## PASSAGE PROVIDED
——

Understanding practice generalisation – opening the research/practice gap
Qualitative Research in Accounting & Management
ISSN: 1176-6093
Article publication date: 1 August 2016
Abstract
Purpose
The purpose of this paper is to enhance the relationship between research and practice. It addresses the question: How can practitioners’ use of generalisations be understood, with a view towards producing research-based generalisations that facilitate use in practice?
Design/methodology/approach
Language games are used to explore generalisation in practice, and the framework of pragmatic constructivism is adopted to characterise the generation of practice generalisation.
Findings
Practice is conceptualised as a complex set of clusters of organised actions run by a set of applied generalisations and driven by human intentions. Practice also encompasses reflective activities that aim to create the generalisations and reflect them into the specific circumstances to create functioning practice. Generalisations depend on underlying concepts. The formation and structure of concepts is explored and used to create the construction and use of different types of generalisation. Generalisations function as cognitive building blocks in constructing strings of interconnected functioning activities. Managers make their own functioning generalisations that, however, do not satisfy the research criteria for acceptable generalisations. The research/practice gap is shaped by the very different language games played.

——

(Dataset entries)
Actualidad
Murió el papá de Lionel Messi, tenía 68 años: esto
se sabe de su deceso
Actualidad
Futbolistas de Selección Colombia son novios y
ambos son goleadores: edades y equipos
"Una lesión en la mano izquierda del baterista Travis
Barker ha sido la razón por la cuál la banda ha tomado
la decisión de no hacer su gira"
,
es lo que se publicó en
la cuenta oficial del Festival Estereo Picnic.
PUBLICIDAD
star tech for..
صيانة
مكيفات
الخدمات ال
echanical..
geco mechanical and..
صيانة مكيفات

——

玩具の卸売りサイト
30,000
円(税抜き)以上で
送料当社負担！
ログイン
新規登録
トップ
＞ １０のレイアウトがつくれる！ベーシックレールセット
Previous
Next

——

## WORK ORDER
Reproduce the abstract on practice generalisation word for word, between "Design/methodology/approach" and "of practice generalisation.", inclusive.

## RESPONSE TO THIS EXERCISE
Design/methodology/approach
Language games are used to explore generalisation in practice, and the framework of pragmatic constructivism is adopted to characterise the generation of practice generalisation.